Savaş sırasında mahkumlar üzerinde tıbbi deneylere halkın muhalefeti yetersizdi. Yeşil Rapor yayınlandı Amerikan Tabipler Birliği Dergisi ve Amerika Birleşik Devletleri'ndeki mahkumlar üzerinde yasal, etik deneylerin kapısını açtı. Yüzyılın sonlarına kadar, Amerika Birleşik Devletleri'ndeki tıp topluluğu, Nürnberg Yasasının ABD'li araştırmacıların uygulamalarına değil, büyük ölçüde savaş suçluları için geçerli olduğunu düşünüyordu.

Ayrıca bakınız

Referanslar

  1. ^ McDermott, Barbara (2014). "Araştırmada Baskı: Mahkumlar, savunmasız tek nüfus mu?" (PDF). Anlambilimsel Bilim Adamı.
  2. ^ a b Miller, Franklin G. (2013-01-01). "Stateville cezaevi sıtma deneyleri: geriye dönük etik değerlendirmede bir vaka çalışması". Biyoloji ve Tıp Alanındaki Perspektifler. 56 (4): 548–567. doi:10.1353 / pbm.2013.0035. ISSN  1529-8795. PMID  24769747.
  3. ^ a b c d Alving, A. S .; Craige, B .; Pullman, T.N .; Whorton, C. M .; Jones, R .; Eichelberger, L. (1948-05-01). "Potansiyel Antimalaryal Ajanların Test Edilmesi için Stateville Hapishanesinde Kullanılan Prosedürler 1". Klinik Araştırma Dergisi. 27 (3 Pt 2): 2–5. doi:10.1172 / JCI101956. ISSN  0021-9738. PMC  438882. PMID  16695630.
  4. ^ a b c d e f g Konfor, Nathaniel (2009-09-01). "Model organizma olarak mahkum: Stateville Cezaevi'nde sıtma araştırması". Biyolojik ve Biyomedikal Bilimler Tarihi ve Felsefesi Çalışmaları. 40 (3): 190–203. doi:10.1016 / j.shpsc.2009.06.007. ISSN  1879-2499. PMC  2789481. PMID  19720327.
  5. ^ Lichtman, M.A. (2001-04-01). "Ernest Beutler, MD'ye Giriş". Lösemi. 15 (4): 656–657. doi:10.1038 / sj.leu.2402054. ISSN  0887-6924. PMID  11368370.
  6. ^ Sıtmanın Klinik Tedavisi, Alf S. Alving, M.D.
  7. ^ Weindling, Paul (2004-01-01).
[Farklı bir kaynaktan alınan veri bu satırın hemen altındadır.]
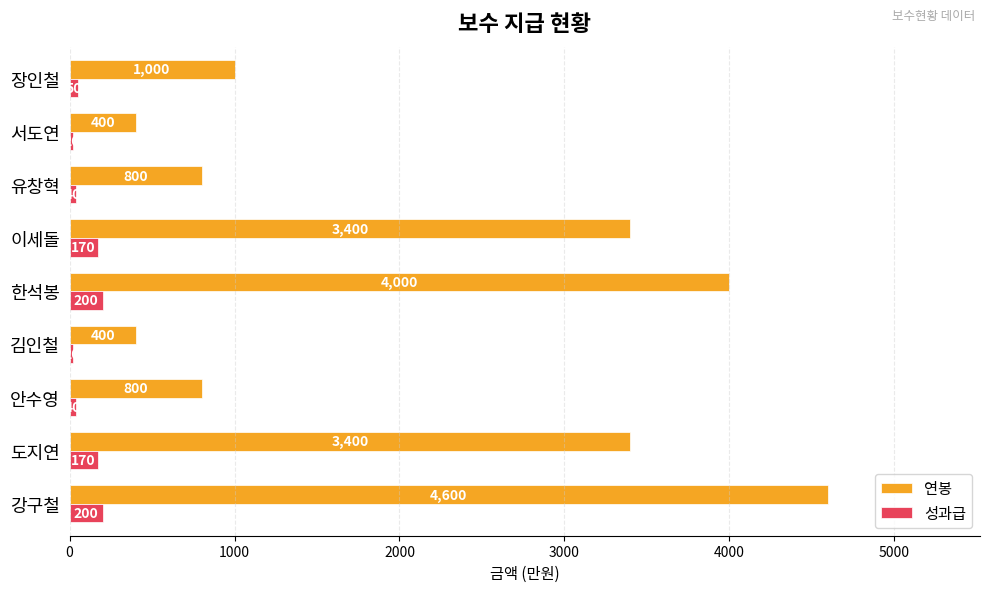

Is it true that 성과급 equals 200 at 강구철?

True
Nazi tıbbı ve Nürnberg Mahkemeleri: tıbbi savaş suçlarından bilgilendirilmiş onaya. Palgrave Macmillan. ISBN  9780230506053. OCLC  69410176.
  8. ^ Shuster, E. (1997-11-13). "Elli yıl sonra: Nürnberg Yasasının önemi". New England Tıp Dergisi. 337 (20): 1436–1440. doi:10.1056 / NEJM199711133372006. ISSN  0028-4793. PMID  9358142.
  9. ^ Morgan., Capron, Alexander; Swift., Glass, Eleanor (1973-01-01). İnsanlarla deney yapma: insan deney sürecinde araştırmacının, konunun, mesleklerinin ve devletin yetkisi. Russell Sage vakfı. ISBN  9780871544384. OCLC  468014255.